- _Instruction_
Below are records; how many of their lines contain "logic"? Answer with only the number.

(Machine-readable electronics designs)
···
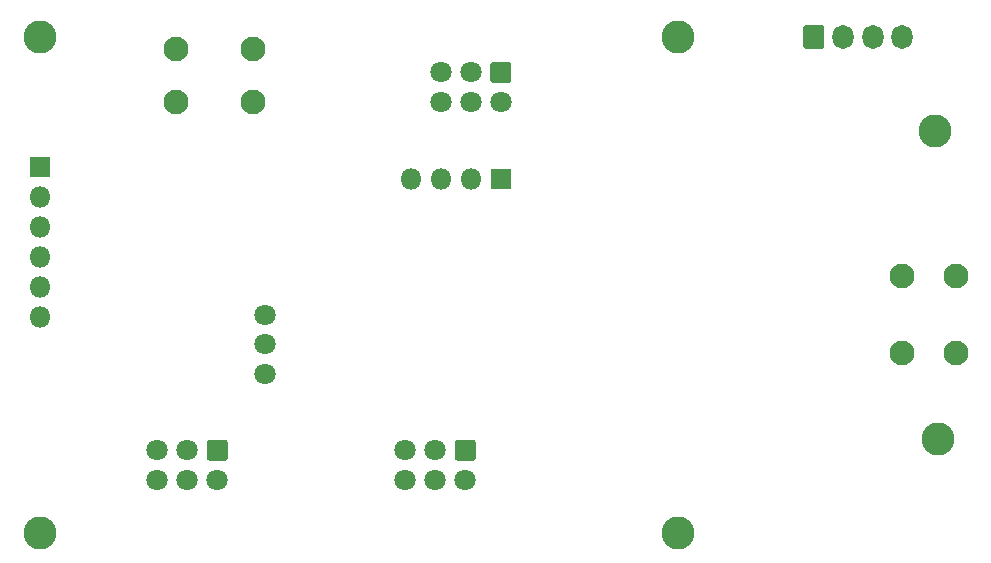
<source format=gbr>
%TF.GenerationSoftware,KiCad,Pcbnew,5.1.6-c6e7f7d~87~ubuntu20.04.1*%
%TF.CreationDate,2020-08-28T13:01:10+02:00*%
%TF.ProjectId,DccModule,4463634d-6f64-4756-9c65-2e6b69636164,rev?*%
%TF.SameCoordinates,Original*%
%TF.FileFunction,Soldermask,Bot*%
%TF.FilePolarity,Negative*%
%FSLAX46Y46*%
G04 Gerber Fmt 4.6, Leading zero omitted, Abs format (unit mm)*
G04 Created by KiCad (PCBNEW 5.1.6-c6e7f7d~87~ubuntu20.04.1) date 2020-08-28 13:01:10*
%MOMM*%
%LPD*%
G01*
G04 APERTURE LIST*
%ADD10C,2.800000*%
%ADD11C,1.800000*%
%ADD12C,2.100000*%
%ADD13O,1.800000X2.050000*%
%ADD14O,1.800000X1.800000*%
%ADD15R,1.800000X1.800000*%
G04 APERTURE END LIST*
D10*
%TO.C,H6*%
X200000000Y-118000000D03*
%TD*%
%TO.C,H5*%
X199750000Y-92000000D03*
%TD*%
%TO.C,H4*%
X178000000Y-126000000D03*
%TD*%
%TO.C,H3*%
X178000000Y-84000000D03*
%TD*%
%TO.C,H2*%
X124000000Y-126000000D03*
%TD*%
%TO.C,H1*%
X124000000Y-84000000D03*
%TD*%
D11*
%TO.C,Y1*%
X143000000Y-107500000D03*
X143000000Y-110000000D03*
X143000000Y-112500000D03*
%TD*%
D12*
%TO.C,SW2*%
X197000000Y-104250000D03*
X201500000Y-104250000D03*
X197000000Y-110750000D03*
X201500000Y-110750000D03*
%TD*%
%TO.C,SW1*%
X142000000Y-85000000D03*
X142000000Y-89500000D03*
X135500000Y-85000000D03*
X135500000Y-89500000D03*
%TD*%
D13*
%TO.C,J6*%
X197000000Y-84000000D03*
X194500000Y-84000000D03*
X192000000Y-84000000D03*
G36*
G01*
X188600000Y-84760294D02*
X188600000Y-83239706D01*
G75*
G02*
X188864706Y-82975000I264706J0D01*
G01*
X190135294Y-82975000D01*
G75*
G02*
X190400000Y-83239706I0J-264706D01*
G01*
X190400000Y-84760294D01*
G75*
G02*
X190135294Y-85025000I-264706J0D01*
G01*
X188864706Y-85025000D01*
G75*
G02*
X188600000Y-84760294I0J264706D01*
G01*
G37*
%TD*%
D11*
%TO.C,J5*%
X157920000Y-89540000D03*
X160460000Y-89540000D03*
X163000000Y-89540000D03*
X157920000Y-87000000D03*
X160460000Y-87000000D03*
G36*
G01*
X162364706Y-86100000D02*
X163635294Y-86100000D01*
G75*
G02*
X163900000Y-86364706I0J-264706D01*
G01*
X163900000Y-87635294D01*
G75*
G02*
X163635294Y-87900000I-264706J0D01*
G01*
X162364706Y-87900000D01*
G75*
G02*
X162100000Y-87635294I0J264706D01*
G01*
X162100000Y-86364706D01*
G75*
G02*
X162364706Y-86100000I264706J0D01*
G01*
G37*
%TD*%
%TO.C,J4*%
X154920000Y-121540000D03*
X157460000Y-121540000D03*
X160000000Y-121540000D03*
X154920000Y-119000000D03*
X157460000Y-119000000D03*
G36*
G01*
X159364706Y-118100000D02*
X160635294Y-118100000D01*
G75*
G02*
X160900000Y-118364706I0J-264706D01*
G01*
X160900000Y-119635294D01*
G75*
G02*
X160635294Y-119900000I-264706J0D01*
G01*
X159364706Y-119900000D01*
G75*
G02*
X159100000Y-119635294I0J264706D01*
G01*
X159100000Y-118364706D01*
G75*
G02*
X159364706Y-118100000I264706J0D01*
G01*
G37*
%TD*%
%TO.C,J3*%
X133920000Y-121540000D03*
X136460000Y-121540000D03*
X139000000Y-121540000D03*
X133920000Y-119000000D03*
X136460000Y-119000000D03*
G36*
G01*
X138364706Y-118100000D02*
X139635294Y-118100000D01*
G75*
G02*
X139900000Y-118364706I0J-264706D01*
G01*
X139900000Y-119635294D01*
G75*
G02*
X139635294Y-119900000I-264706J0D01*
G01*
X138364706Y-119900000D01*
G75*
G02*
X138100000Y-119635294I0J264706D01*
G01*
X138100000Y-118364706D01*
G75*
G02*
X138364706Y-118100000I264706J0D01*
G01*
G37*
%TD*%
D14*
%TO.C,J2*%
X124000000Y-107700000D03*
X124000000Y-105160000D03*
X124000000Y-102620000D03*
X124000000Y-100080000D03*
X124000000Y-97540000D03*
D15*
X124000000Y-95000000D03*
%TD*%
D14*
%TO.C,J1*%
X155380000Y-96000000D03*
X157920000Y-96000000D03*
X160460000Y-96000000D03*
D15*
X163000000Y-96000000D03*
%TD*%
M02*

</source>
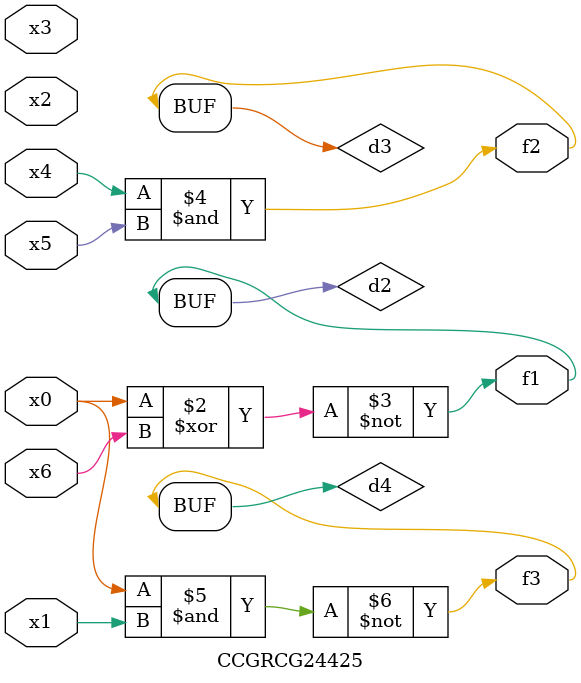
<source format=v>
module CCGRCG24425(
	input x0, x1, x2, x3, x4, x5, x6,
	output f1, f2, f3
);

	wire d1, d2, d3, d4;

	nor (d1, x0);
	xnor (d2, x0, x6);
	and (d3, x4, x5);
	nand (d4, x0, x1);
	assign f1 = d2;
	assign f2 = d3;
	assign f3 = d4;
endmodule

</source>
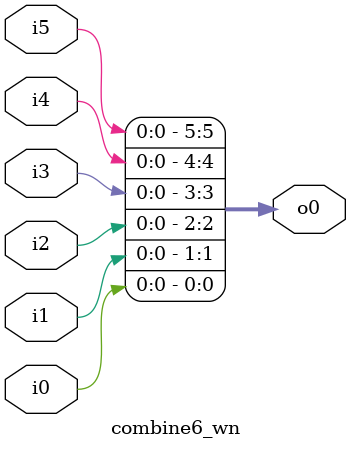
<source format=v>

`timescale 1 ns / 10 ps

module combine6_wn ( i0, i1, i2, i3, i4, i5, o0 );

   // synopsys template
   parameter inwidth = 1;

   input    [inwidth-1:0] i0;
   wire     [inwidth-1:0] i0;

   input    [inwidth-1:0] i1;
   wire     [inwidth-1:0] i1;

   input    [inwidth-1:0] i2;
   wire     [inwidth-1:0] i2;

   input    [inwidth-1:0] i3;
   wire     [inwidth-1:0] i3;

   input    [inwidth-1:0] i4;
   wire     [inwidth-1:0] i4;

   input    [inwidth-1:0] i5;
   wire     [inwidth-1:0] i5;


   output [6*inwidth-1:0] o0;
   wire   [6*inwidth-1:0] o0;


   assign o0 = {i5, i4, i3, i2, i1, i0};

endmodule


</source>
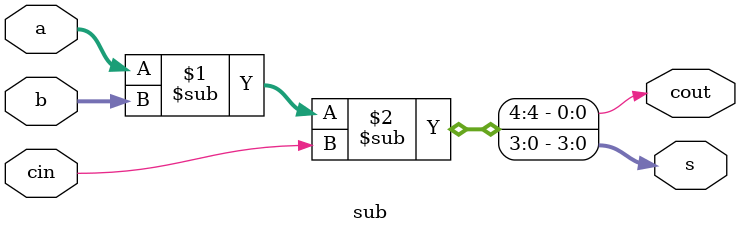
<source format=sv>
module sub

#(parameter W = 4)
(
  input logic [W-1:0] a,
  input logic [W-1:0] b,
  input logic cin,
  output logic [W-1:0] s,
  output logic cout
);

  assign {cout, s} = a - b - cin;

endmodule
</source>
···
- _Solution_
5